*** TESTO DI PARTENZA ***
ELMO (dall'ant. ted. Helm "protezione"; fr. heaume, armet; sp. yelmo; ted. Helm; ingl. helm, helmet)
Per elmo s'intende genericamente qualsiasi armatura difensiva del capo. Il vocabolo indica però, particolarmente, un tipo di copricapo in uso nell'antichità, nel Medioevo e un poco anche oltre. Rinviando per le sue forme più tipiche alle voci bacinetto; borgognotta; cappello d'armi e morione, si tratterà qui dell'elmo in generale, con particolare riguardo al casco, che ne è la foggia primitiva. Di alcuni tipi di elmo si tratta anche nell'articolo armi.
Etnologia. - Nella sua forma di casco, l'elmo, anche fuori del dominio delle civiltà superiori, si trova spesso associato alla corazza (v.). L'area della sua diffusione è assai vasta, perché comprende la Polinesia, la regione dei Paleoasiatici (Ciukci) e una larga zona americana che include le genti del nord-ovest, gli Irochesi e le culture messico-andine. Le forme presentate dal casco in queste regioni indicano come probabili le connessioni fra l'estrema Asia nord-orientale e l'America del Nord. Ma non sono da escludere rapporti diretti fra la Polinesia e l'antica civiltà peruviana, che possedeva nell'armamento difensivo una notevole varietà di caschi non molto dissimili, per la forma, dai caschi di fibra intrecciata e coperti di piume delle isole Hawaii. È da considerare invece come un fatto di pura convergenza la somiglianza esistente fra gli elmi hawaiani, e anche talune delle forme peruviane, con gli elmi delle antiche civiltà del Mediterraneo. Si noti infine che gli elmi giapponesi, dalle forme orride e grottesche, hanno un'evidente relazione originaria con le maschere (v.). Per gli elmi, come per altre armi orientali, v. armi.
*** DATI FORNITI ***
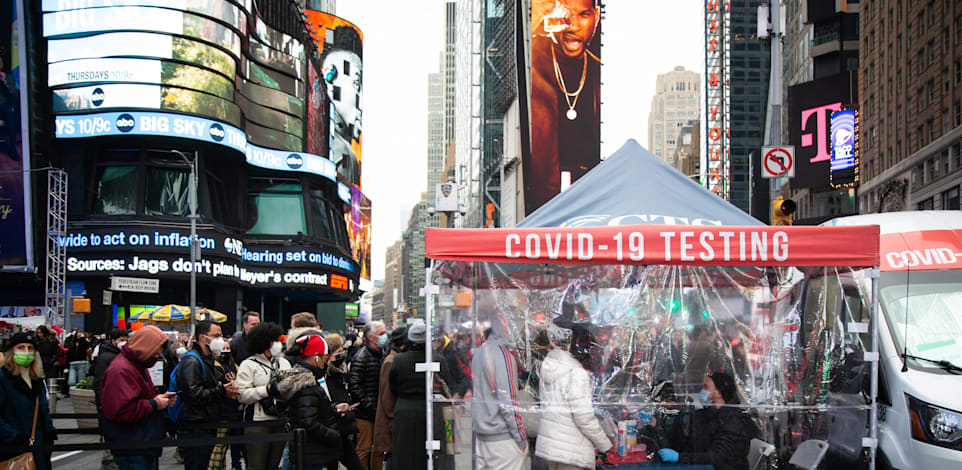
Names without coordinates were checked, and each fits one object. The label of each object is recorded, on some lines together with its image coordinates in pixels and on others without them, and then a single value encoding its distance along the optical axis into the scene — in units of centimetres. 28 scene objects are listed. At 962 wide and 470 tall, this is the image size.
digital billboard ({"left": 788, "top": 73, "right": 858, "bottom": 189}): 5225
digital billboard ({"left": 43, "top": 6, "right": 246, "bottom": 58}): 3284
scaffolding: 2547
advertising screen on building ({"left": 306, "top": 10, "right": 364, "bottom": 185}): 7144
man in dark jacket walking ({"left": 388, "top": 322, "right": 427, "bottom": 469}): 808
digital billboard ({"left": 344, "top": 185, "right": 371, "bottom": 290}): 7012
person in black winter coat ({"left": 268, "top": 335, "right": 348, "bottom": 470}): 669
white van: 627
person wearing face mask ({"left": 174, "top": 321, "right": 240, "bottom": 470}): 826
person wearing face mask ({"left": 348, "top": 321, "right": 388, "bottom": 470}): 998
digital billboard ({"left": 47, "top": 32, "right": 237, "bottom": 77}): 3275
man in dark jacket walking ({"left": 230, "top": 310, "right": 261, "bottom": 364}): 1186
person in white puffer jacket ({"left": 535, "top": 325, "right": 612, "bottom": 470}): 679
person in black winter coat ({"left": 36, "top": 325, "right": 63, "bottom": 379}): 1945
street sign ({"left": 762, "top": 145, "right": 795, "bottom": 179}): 1543
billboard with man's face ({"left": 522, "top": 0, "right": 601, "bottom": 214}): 7525
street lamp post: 2925
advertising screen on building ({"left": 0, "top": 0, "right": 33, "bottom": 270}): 2916
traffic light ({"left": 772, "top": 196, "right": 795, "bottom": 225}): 995
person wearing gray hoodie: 709
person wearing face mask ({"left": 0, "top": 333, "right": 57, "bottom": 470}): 697
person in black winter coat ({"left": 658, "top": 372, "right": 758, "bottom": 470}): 720
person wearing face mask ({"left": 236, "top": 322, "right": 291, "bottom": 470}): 744
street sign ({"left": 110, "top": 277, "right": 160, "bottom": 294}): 2423
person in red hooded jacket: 683
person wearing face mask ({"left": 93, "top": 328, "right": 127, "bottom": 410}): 931
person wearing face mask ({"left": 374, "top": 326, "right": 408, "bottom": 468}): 905
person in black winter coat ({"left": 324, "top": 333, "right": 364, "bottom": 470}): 742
***
- [CONSEGNA]: Ricopia parola per parola il brano del testo sull'elmo che comincia con "Per elmo s'intende" e finisce con "anche nell'articolo armi.".

- [SOLUZIONE]:
Per elmo s'intende genericamente qualsiasi armatura difensiva del capo. Il vocabolo indica però, particolarmente, un tipo di copricapo in uso nell'antichità, nel Medioevo e un poco anche oltre. Rinviando per le sue forme più tipiche alle voci bacinetto; borgognotta; cappello d'armi e morione, si tratterà qui dell'elmo in generale, con particolare riguardo al casco, che ne è la foggia primitiva. Di alcuni tipi di elmo si tratta anche nell'articolo armi.